Dolarhyde looked at the pictures for a long time. He ran the tip of his forefinger over them slowly, back and forth, his touch exquisitely sensitive to the rough newsprint. Ink left a smudge on his fingertip. He wet the smudge with his tongue and wiped it off on a Kleenex. Then he cut out the sidebar and put it in his pocket.
On his way home from the plant, Dolarhyde bought toilet paper of the quick-dissolving kind used in boats and campers, and a nasal inhaler.
He felt good despite his hay fever; like many people who have undergone extensive rhinoplasty, Dolarhyde had no hair in his nose and hay fever plagued him. So did upper respiratory infections.
When a stalled truck held him up for ten minutes on the Missouri River bridge to St. Charles, he sat patiently. His black van was carpeted, cool and quiet. Handel’s Water Music played on the stereo.
He rippled his fingers on the steering wheel in time with the music and dabbed at his nose.
Two women in a convertible were in the lane beside him.
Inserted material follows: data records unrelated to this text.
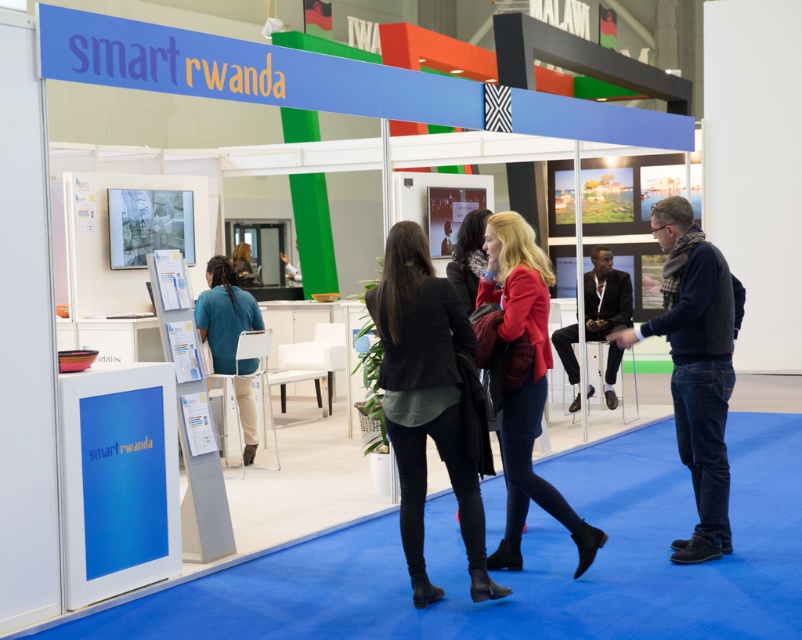
You are a photographer standing at the camera position. You want to capture a closeup shot of the red leather jacket at center. Considering the distance, do you need to use a zoom lens?

The red leather jacket at center is 5.32 meters away from the camera. To capture a closeup shot from that distance, you would need to use a zoom lens to bring the subject into focus and fill the frame.

You are organizing a photo shoot and need to ensure that the red leather jacket at center and the blue fabric shirt at center can fit side by side on a 1.2 meter wide backdrop. Based on their sizes, will they both fit comfortably?

The red leather jacket at center is wider than the blue fabric shirt at center. Since the total width of both items combined may exceed 1.2 meters, they might not fit comfortably side by side on the backdrop.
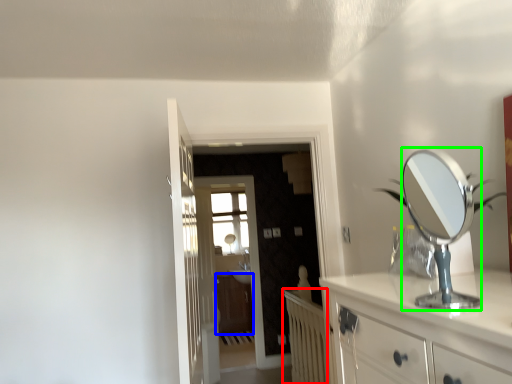
Question: Which is farther away from radiator (highlighted by a red box)? cabinetry (highlighted by a blue box) or mirror (highlighted by a green box)?

Choices:
 (A) cabinetry
 (B) mirror

Answer: (B)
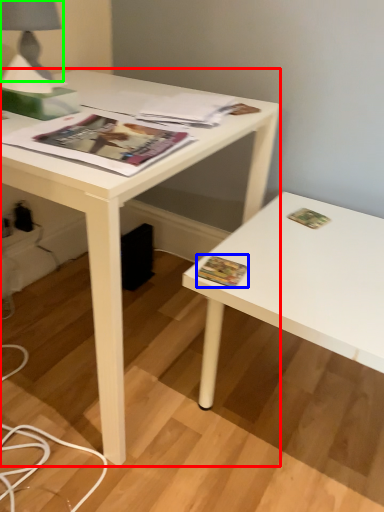
Question: Which is nearer to the desk (highlighted by a red box)? paperback book (highlighted by a blue box) or table lamp (highlighted by a green box).

Choices:
 (A) paperback book
 (B) table lamp

Answer: (B)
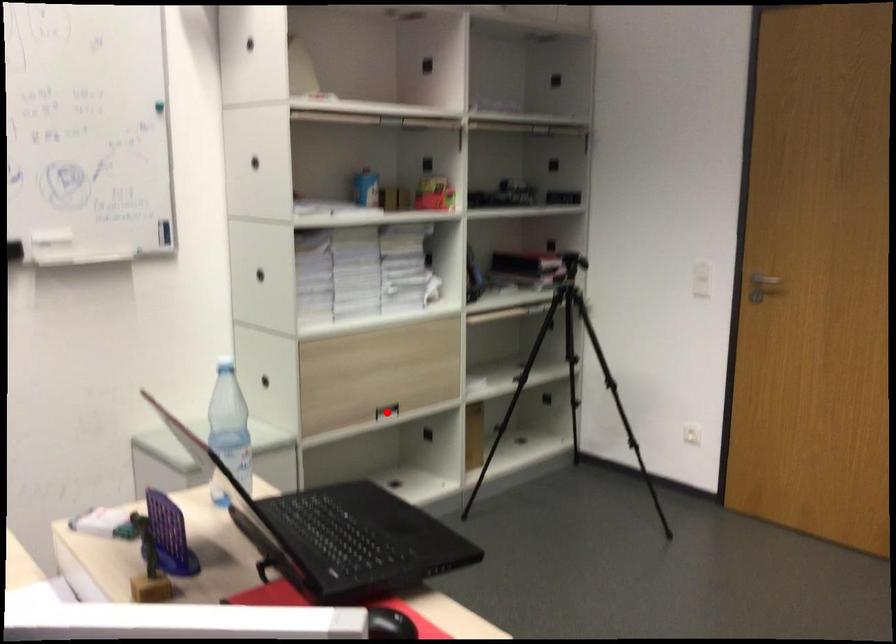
They wore shorts and blouses tied across the midriff. Dolarhyde looked down into the convertible from his van. They seemed tired and bored squinting into the lowering sun. The woman on the passenger side had her head against the seat back and her feet on the dash. Her slumped posture made two creases across her bare stomach. Dolarhyde could see a suck mark on the inside of her thigh. She caught him looking, sat up and crossed her legs. He saw weary distaste in her face.
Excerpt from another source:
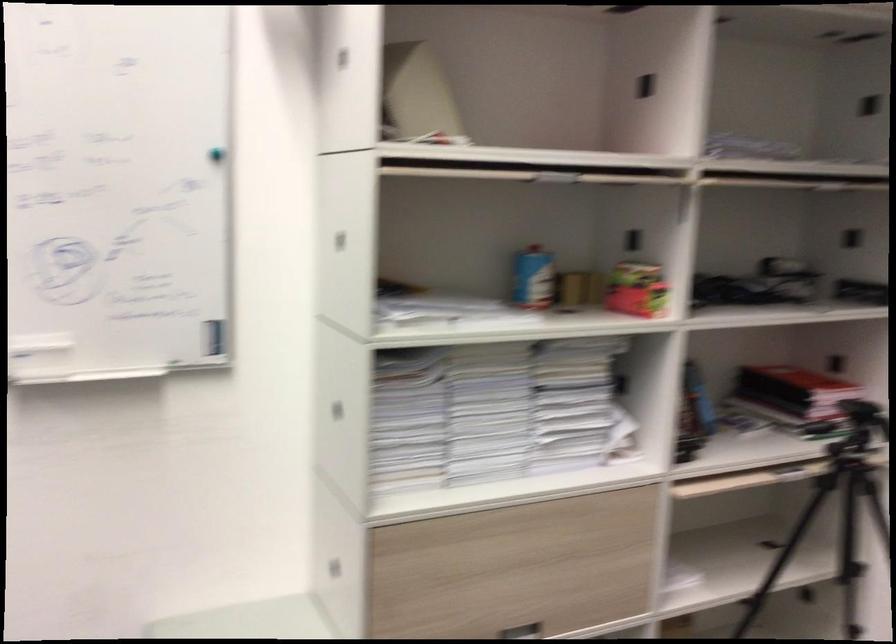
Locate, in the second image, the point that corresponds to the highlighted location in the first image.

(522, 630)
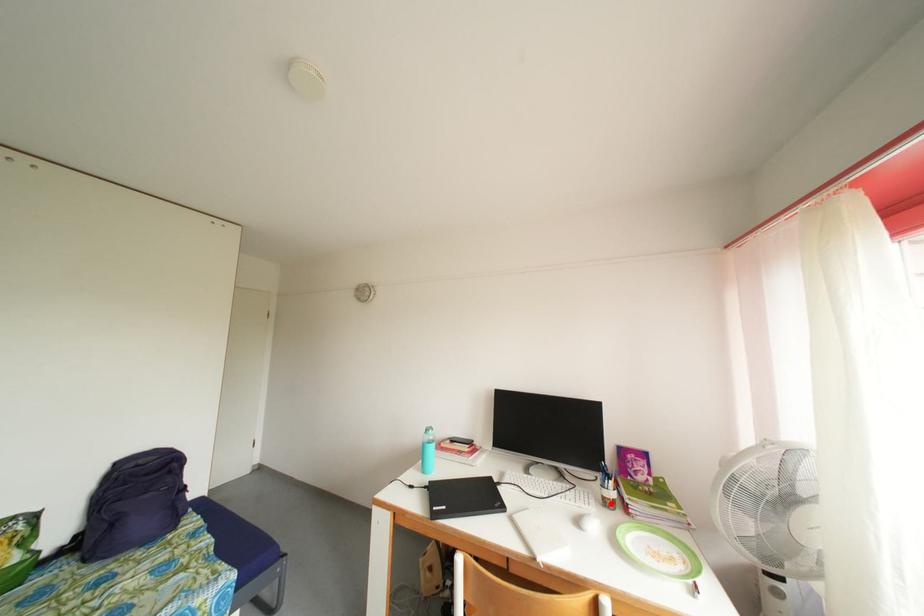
She said something to the woman at the wheel. Both looked straight ahead. He knew they were talking about him. He was so glad it did not make him angry. Few things made him angry anymore. He knew that he was developing a becoming dignity.
The music was very pleasant.
The traffic in front of Dolarhyde began to move. The lane beside him was still stalled. He looked forward to getting home. He tapped the wheel in time with the music and rolled down the window with his other hand.
He hawked and spit a blob of green phlegm into the lap of the woman beside him, hitting her just beside the navel. Her curses sounded high and thin over the Handel as he drove away.
Dolarhyde’s great ledger was at least a hundred years old. Bound in black leather with brass corners, it was so heavy a sturdy machine table supported it in the locked closet at the top of the stairs. From the moment he saw it at the bankruptcy sale of an old St. Louis printing company, Dolarhyde knew it should be his.
Now, bathed and in his kimono, he unlocked the closet and rolled it out. When the book was centered beneath the painting of the Great Red Dragon, he settled himself in a chair and opened it. The smell of foxed paper rose to his face.
Across the first page, in large letters he had illuminated himself, were the words from Revelation: “And There Came a Great Red Dragon Also . . .”
The first item in the book was the only one not neatly mounted. Loose between the pages was a yellowed photograph of Dolarhyde as a small child with his grandmother on the steps of the big house. He is holding to Grandmother’s skirt. Her arms are folded and her back is straight.
Dolarhyde turned past it. He ignored it as though it had been left there by mistake.
There were many clippings in the ledger, the earliest ones about the disappearances of elderly women in St. Louis and Toledo. Pages between the clippings were covered with Dolarhyde’s writing—black ink in a fine copperplate script not unlike William Blake’s own handwriting.
Fastened in the margins, ragged bits of scalp trailed their tails of hair like comets pressed in God’s scrap-book.
The Jacobi clippings from Birmingham were there, along with film cartridges and slides set in pockets glued to the pages.
So were stories on the Leedses, with film beside them.
The term “Tooth Fairy” had not appeared in the press until Atlanta. The name was marked out in all the Leeds stories.
Now Dolarhyde did the same with his Tattler clipping, obliterating “Tooth Fairy” with angry slashes of a red marker pen.